Some of these use cases are easier to address than others. For the first one, just exposing navigator.geolocation.getCurrentLocation would work (although it might be nicer to have a more modern version of that API like Promise<Position> getCurrentLocation(optional PositionOptions options)). The issue here would be what to do about permissions; one way to deal with that would be to require some webpage to request some kind of background geolocation permission (using the permissions API) before a service worker is able to call getCurrentLocation.

Notification when position changes

As mentioned, use case 3 is already being addressed by the geofencing API. Together with the ability to get the current location this allows both absolute (notify when I'm at this specific location) and relative (notify when I've moved at least X miles) notifications.

Track the user over a longer time period.

So that leaves use case 2 and use case 4. For those use cases I think we'll want some kind of new API. Neither the existing geolocation API, nor the new geofencing API are enough to properly address these use cases.

For use case 2, I think some kind of API that allows you to start/stop tracking the user, as well as access the recorded track would be quite nice to have. In sample code, something like the following:

// start recording a track
navigator.geolocation.startTrack({
    tag: 'some identifier for a track',
    // other options, maybe indicating desired frequency/accuracy of track
  }).then(track => {
    // track is some object representing the track in progress
  }).catch(e => {
    // failed to start tracking
  });
  
// check up on a track that is currently being recorded
navigator.geolocation.getTrack({tag: 'some identifier'})
  .then(track => {
    track.isActive.then(active => console.log('Tracking is active: ' + active));
    track.getLog({/* options */}).then(log => {
        console.log('Logged track so far:');
        log.positions.forEach(position => console.log(position));
        // clear logged positions to free up memory
        log.clear();
      });
  });
  
// stop recording for a particular track
navigator.geolocation.getTrack({tag: 'some id'})
  .then(track => track.stop())
  .then(log => {
      console.log('Logged track:');
      log.positions.forEach(position => console.log(position));
  });
  
// in service worker, get notified when recording of a track stops
self.onGeolocationTrackError = function(e) {
  console.log('Problems in track ' + e.track.tag);
  e.track.getLog().then(log => console.log('Track logged ' + log.length + ' positions'));
};

This isn't a complete API, and would need some way to actually associate the tracks with service workers. Also maybe this could be somehow changed into a new version of the watchPosition API, by allowing the creation of tracks that don't actually record historic locations, and by enabling web pages (but not service workers) to sign up for an onupdate event on the Track instance.

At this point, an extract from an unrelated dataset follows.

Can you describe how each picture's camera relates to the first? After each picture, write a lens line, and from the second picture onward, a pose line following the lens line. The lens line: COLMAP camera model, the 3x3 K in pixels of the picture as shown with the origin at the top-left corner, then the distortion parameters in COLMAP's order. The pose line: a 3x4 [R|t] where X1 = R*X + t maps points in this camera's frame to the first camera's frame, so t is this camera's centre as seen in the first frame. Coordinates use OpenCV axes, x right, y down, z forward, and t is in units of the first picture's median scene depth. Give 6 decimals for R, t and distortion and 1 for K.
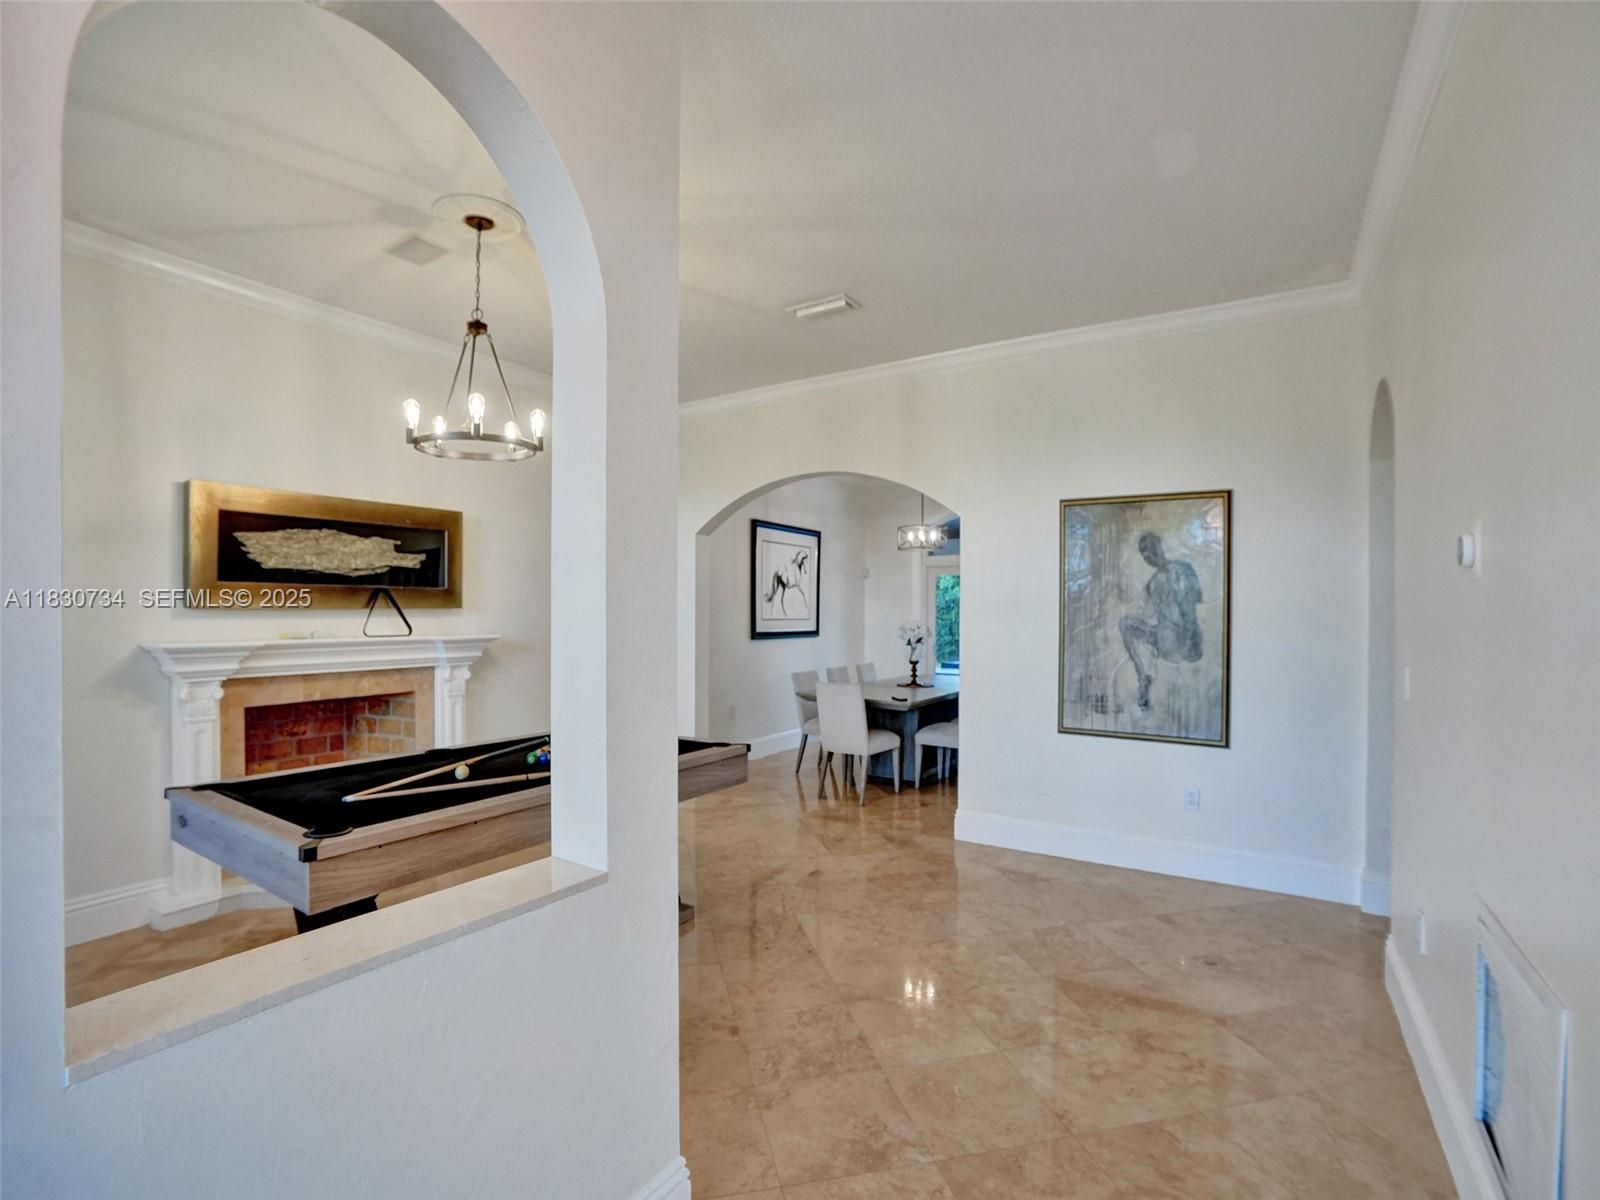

Actively share real time location with a web server

That leaves use case 4. Some parts of it might already be sufficiently addressed with the above described APIs. A website could use push messages to poll a specific service worker/user for its current location, and while a web app is being actively used the web app can push its location to a remote server as well. To actively push the location while the web app is not being used some kind of periodic background sync API (not yet specified) could be used. Either by just getting the current location in the background sync event, or by using something like the tracking API to get accurate location history for the time periods in between sync events.